Dava tarihinden sonra yürürlüğe girmiş bulunan bu yasa değişikliklerinin, yürürlük tarihi öncesi dönemde geçerli olan EPDK kararlarına dayanılarak alınmış olan ve dava konusu yapılan kayıp-kaçak sayaç okuma, dağıtım, perakende hizmet ve iletim bedelleri ile ilgili olarak açılan ve halen devam eden davalarda da geçmişe etkili olacak şekilde (bu yasa değişikliği öncesinde açılan ve halen görülmekte olan davalar da) uygulanması gereken hükümler içerdiğinden, 6446 sayılı Elektrik Piyasası Kanunu’nun 17., geçici 19. ile 20. Maddelerine göre Davanın Esası hakkında karar verilmesine yer olmadığına karar vermek gerekmiştir.

────────────────────────────────────────

* [Etkinlikler]
1. Seçilmiş bölümde "Dava tarihinden sonra" sözcükleriyle açılıp "karar vermek gerekmiştir." sözcükleriyle kapanan kısmı aynen kopyalayın.
2. Seçilmiş bölümde dava konusu yapılan bedeller hangi adlarla sıralanıyor? Metindeki ayrımı koruyarak hepsini yazın.
3. Elektrik piyasası davasına ilişkin seçilmiş bölümü, son cümlesinden sonra gelecek kısmı yazarak sürdürün.

* [Veriler]
────────────────────────────────────────

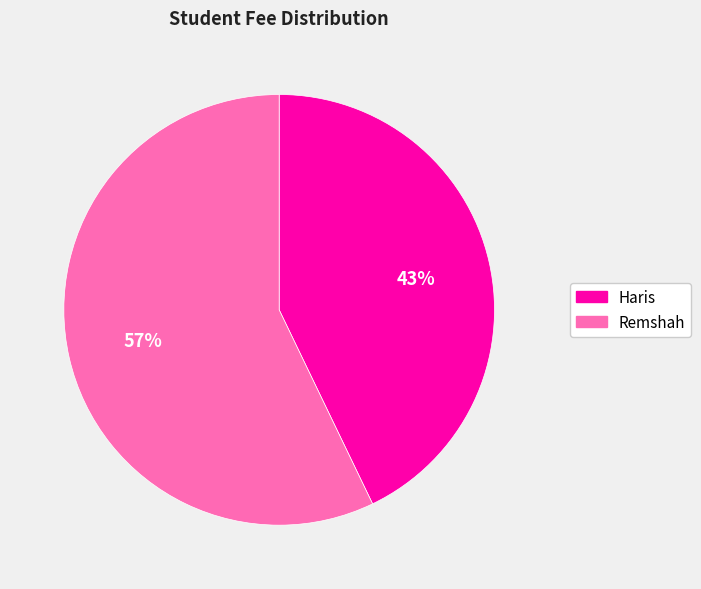

To the nearest percent, what is the difference between the Haris and Remshah slice percentages?

14%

────────────────────────────────────────

* [Cevap Anahtarı]
1.
Dava tarihinden sonra yürürlüğe girmiş bulunan bu yasa değişikliklerinin, yürürlük tarihi öncesi dönemde geçerli olan EPDK kararlarına dayanılarak alınmış olan ve dava konusu yapılan kayıp-kaçak sayaç okuma, dağıtım, perakende hizmet ve iletim bedelleri ile ilgili olarak açılan ve halen devam eden davalarda da geçmişe etkili olacak şekilde (bu yasa değişikliği öncesinde açılan ve halen görülmekte olan davalar da) uygulanması gereken hükümler içerdiğinden, 6446 sayılı Elektrik Piyasası Kanunu’nun 17., geçici 19. ile 20. Maddelerine göre Davanın Esası hakkında karar verilmesine yer olmadığına karar vermek gerekmiştir.

2. kayıp-kaçak sayaç okuma, dağıtım, perakende hizmet, iletim

3.
Öte yandan yargılama masraflarının kime yükletileceği, lehe veya aleyhe vekalet ücretine hükmedilip edilmeyeceği hususunda mevzuatımızda açıkça bir hüküm bulunmamaktadır. Somut olaya en yakın hüküm HMK 331/1. maddesi olsa da bu husus “dava açıldığı andaki haklılık” durumuna göre neticeyi tayin etmektedir. Ne var ki somut olayda dava açıldığında kimin hangi mevzuata göre haklı olacağını tayin etmek de pek mümkün olmadığından, bu husus 4721 sayılı Türk Medenî Kanunu’nun 1/2. maddesi bağlamında ele alınmıştır. Buna göre taraflardan hiçbiri lehine vekalet ücretine hükmetmemek ve herkesin yaptığı yargılama masrafını kendi üzerinde bırakmak, en âdilane çözüm olacağından, yargılama masraflarını da bu şekilde hüküm altına almak iktiza etmiştir.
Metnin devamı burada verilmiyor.